A bird in the hand is worth two in the bush. This common wisdom eloquently states that that which is evident and real holds more intrinsic value than that which is hoped for or expected. That this weakens potentiality is undeniable, but it does not dismiss it entirely. It does make the unborn hold less intrinsic value than the born, but only by a small margin. That margin is sufficient to extend certain liberties and privileges to the mother, such as expressing a preference to her life over the unborn in the event of a medical emergency by aborting to preserve her life due to necessity, but it is not sufficient to evaporate all right to life of the unborn.
The weakness in potentiality means that even a late-term abortion of a healthy fetus by a healthy mother is not murder, but something just short of it.
Conclusion
What this means to the abortion debate is that the pro-life side cannot claim that abortion is murder, and cannot name those who procure or perform abortions as murderers. In situations where the mother is not threatened by the unborn, the choice to abort should be rightly held as abominable, but not as murder. Taking away the m-word could have a very positive effect on the pro-life movement, as it would remove the sense of desperation felt by some unfortunates who feel compelled by their flawed understanding of the situation to take violent action to stem what they see as a form of genocide against the most helpless members of their society, while leaving behind a valid justification for regarding abortion-as-contraception as being morally repugnant.
On the pro-choice side, a willingness to listen to the pro-life side might be cultivated by not hearing the term murderer bandied about as a descriptor of their actions. This could lead to a voluntary reduction in the use of abortion-as-contraception due to increasing acceptance of the fetus as something nearly human, instead of as a clinically distanced clump of cells.

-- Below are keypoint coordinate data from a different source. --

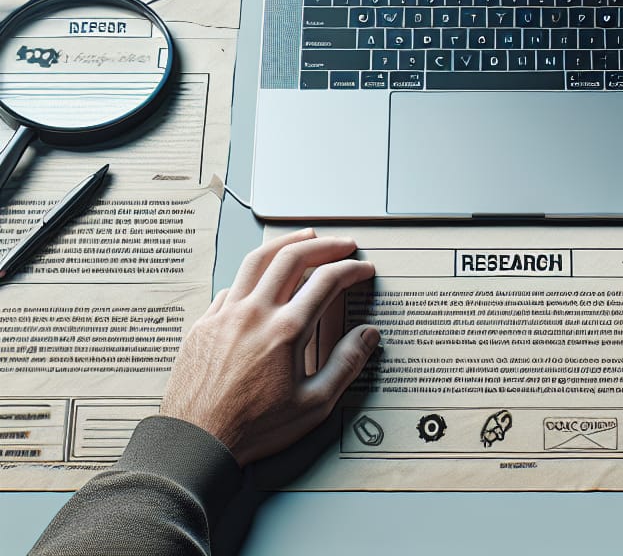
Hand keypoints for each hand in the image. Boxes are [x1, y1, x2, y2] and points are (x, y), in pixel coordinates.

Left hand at [161, 228, 378, 466]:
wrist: (195, 443)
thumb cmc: (252, 428)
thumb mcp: (313, 405)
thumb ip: (345, 365)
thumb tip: (367, 335)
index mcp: (286, 331)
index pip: (327, 281)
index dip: (351, 269)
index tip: (362, 269)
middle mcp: (256, 313)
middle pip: (293, 257)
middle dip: (324, 244)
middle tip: (342, 244)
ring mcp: (226, 314)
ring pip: (258, 259)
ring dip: (286, 243)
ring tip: (304, 237)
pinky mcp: (205, 323)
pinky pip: (233, 285)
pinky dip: (255, 274)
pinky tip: (263, 279)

It seems this term was invented to defeat the flawed potentiality=reality argument, and in so doing, stripped all humanity from the unborn, tearing away any social stigmata attached to their unnecessary deaths.
Abortion-as-contraception could become extremely unpopular even to those who support the right to abortion for unfortunate necessities by restoring a measure of humanity to the unborn by eliminating the pro-choice sides need to dehumanize them into clumps of cells to defeat spurious murder allegations.
The pro-life sides polarization of this issue with rigid insistence that abortion is murder is a self-defeating tactic. It is my hope that improving their understanding of potentiality will allow them to moderate their views in good conscience and remove the need for the pro-choice side to dehumanize the unborn. Dehumanization opens the door to atrocity, and the fate of millions has been atrocious indeed.
Abortion is not murder. Its not a wonderful thing, or even a good thing, and I cant imagine that anyone thinks it is more than a necessary evil. Abortion-as-contraception is about as close to murder as one can get morally speaking, and it should be socially abhorred. But calling it murder is counter-productive in the worst possible way, as the dehumanizing defense strips away any protective instinct society might otherwise retain.